What's new and changed in Data Refinery

Data Refinery updates can include new features and fixes. Releases are listed in reverse chronological order so that the latest release is at the beginning of the topic.

You can see a list of the new features for the platform and all of the services at What's new in IBM Software Hub.

This release includes the following changes:

New features

This release of Data Refinery includes the following features:

Use new attribute to create Data Refinery flows externally without the UI

You can now use the new shaperAPICreated attribute to create Data Refinery flows programmatically without needing to use the UI. This capability means that you can:

Use external APIs to create Data Refinery flows.
Use third-party integrations to generate flows with shaping operations.
Use automated workflows to create data transformation pipelines.
Use custom applications to build Data Refinery flows without using the UI.

For more information, see the API documentation:<hostname:port_number>/v2/data_flow_spark/docs/swagger/index.html

Create Data Refinery flows in folders: You can now create Data Refinery flows in folders or save existing flows in folders.

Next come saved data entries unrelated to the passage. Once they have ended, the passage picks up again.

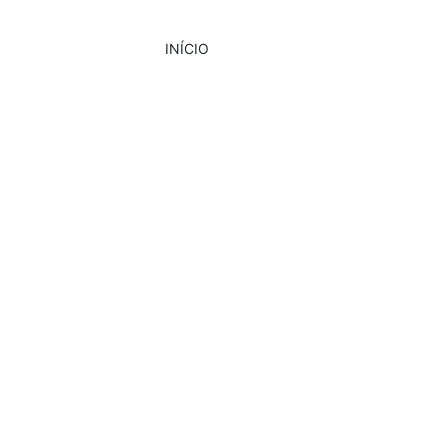
INÍCIO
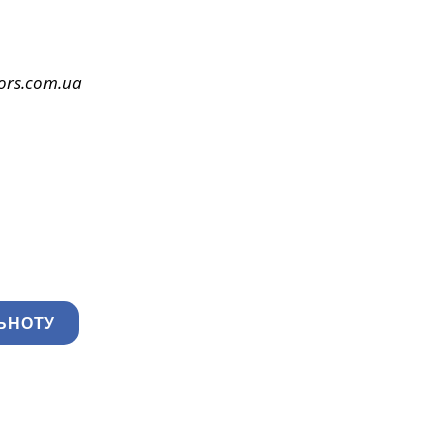
ors.com.ua
ЬНОТУ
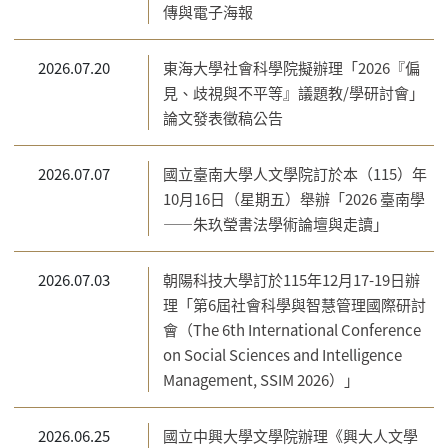
傳與電子海報
2026.07.20
東海大學社會科學院擬辦理「2026『偏
見、歧視與不平等』議題教/學研討會」
論文發表徵稿公告
2026.07.07
國立臺南大學人文學院訂於本（115）年
10月16日（星期五）舉辦「2026 臺南學
——朱玖瑩書法學術論壇與走讀」
2026.07.03
朝陽科技大學訂於115年12月17-19日辦
理「第6屆社會科學與智慧管理國際研討
會（The 6th International Conference
on Social Sciences and Intelligence
Management, SSIM 2026）」
2026.06.25
國立中興大學文學院辦理《興大人文學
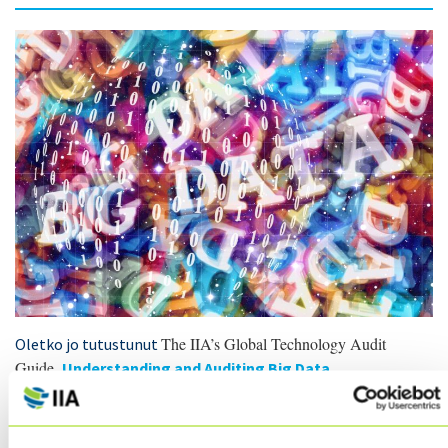
The IIA’s Global Technology Audit
Oletko jo tutustunut
Guide,
Understanding and Auditing Big Data.
Jim Pelletier, CIA, vice president of Professional and
Stakeholder Relations for The IIA kirjoittaa asiasta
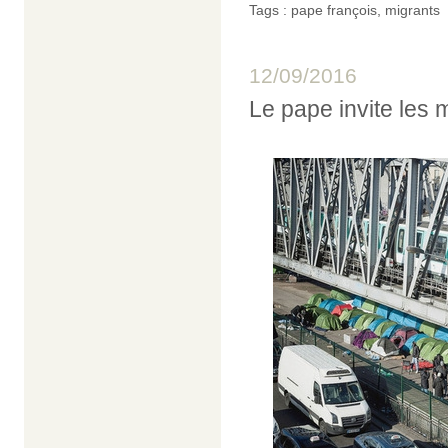
Tags :
pape françois
,
migrants
12/09/2016
Le pape invite les 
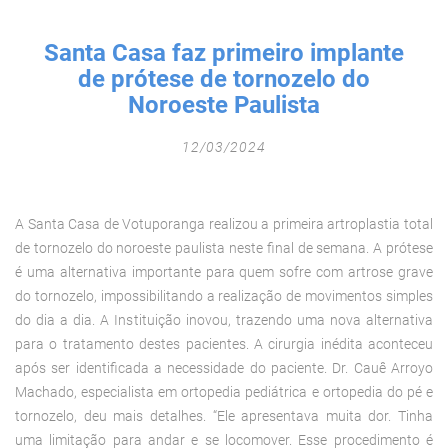
Fechar Formulário
Santa Casa faz primeiro implante
de prótese de tornozelo do
Noroeste Paulista
12/03/2024
A Santa Casa de Votuporanga realizou a primeira artroplastia total
de tornozelo do noroeste paulista neste final de semana. A prótese
é uma alternativa importante para quem sofre com artrose grave
do tornozelo, impossibilitando a realização de movimentos simples
do dia a dia. A Instituição inovou, trazendo uma nova alternativa
para o tratamento destes pacientes. A cirurgia inédita aconteceu
após ser identificada a necessidade do paciente. Dr. Cauê Arroyo
Machado, especialista em ortopedia pediátrica e ortopedia do pé e
tornozelo, deu mais detalhes. “Ele apresentava muita dor. Tinha
uma limitação para andar e se locomover. Esse procedimento é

The information panel shows the folder paths for the flow and the target that you chose. You can also create jobs in folders and modify the flow and target folder paths in the flow settings.
For more information, see Managing Data Refinery flows.

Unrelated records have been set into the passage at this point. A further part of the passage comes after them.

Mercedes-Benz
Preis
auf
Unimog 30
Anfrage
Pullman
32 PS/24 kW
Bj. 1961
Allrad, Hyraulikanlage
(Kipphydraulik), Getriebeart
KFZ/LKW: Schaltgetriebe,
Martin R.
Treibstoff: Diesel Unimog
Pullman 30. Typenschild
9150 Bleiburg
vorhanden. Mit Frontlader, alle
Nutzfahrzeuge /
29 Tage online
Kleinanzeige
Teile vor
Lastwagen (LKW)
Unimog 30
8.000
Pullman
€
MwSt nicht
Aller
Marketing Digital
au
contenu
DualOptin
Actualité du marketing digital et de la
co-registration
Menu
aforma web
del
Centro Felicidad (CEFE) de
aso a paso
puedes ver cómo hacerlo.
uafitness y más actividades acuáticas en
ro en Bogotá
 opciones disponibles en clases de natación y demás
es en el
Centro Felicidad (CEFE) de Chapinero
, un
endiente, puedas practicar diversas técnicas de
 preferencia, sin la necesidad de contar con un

Define parameters for source and target data in Data Refinery flows: A new parameter step is now available in the job creation wizard for Data Refinery flows. You can define parameters for both source and target data so that the same job can be used with different data sets. You can also edit existing jobs to use parameters to define source and target data.
For more information, see Creating jobs in Data Refinery .

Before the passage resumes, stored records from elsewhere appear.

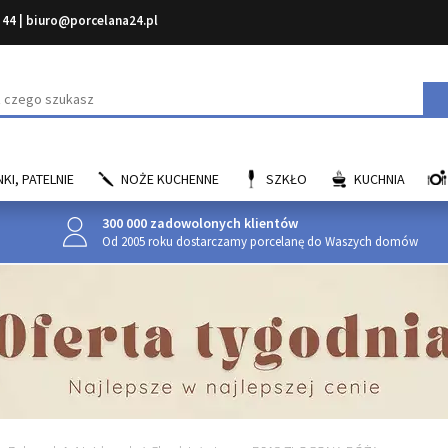
 44
|
biuro@porcelana24.pl
aj
KI, PATELNIE
NOŻE KUCHENNE
SZKŁO
KUCHNIA
300 000 zadowolonych klientów
Od 2005 roku dostarczamy porcelanę do Waszych domów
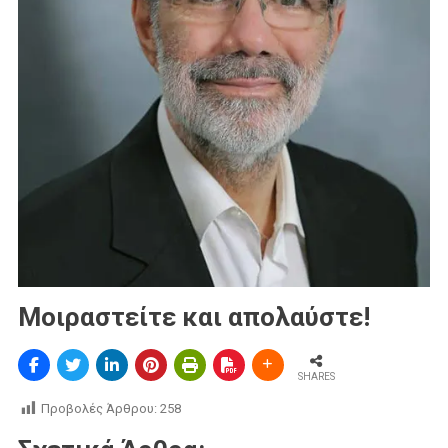
Μοιραστείτε και απολαύστε!
SHARES
Προβολές Άρθρου:
258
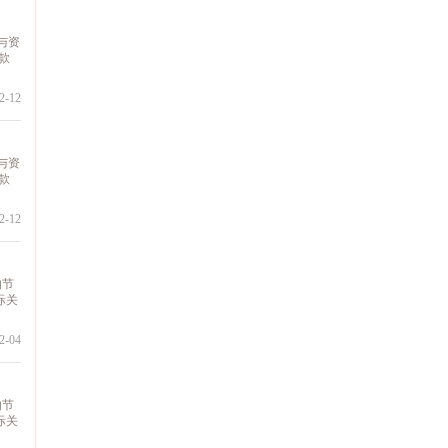
与资
款
-12
与资
款
-12
的节
际关
-04
的节
际关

Cancel Data Refinery jobs in "starting" state: You can now cancel Data Refinery jobs that are in the Starting state. This enhancement improves job management and resource control.

New connections for Data Refinery

You can now use the following connections with Data Refinery:

Vertica
Microsoft Azure Databricks

For more information, see Supported data sources for Data Refinery.

Updates

The following updates were introduced in this release:

The new Default Spark 3.5 & R 4.3 environment is added.
The Default Spark 3.4 & R 4.3 environment is discontinued.

You can now select Default Spark 3.5 & R 4.3 when you select an environment for a Data Refinery flow job.

If you are upgrading from an earlier product version that has Data Refinery flow jobs that use a discontinued environment, a deprecated environment, or a custom Spark 3.x environment, change the jobs to use the new Default Spark 3.5 & R 4.3 environment. Use the new environment for new jobs

For more information, see Data Refinery environments.

Customer-reported issues fixed in this release

For a list of customer-reported issues that were fixed in this release, see the Fix List for IBM Cloud Pak for Data on the IBM Support website.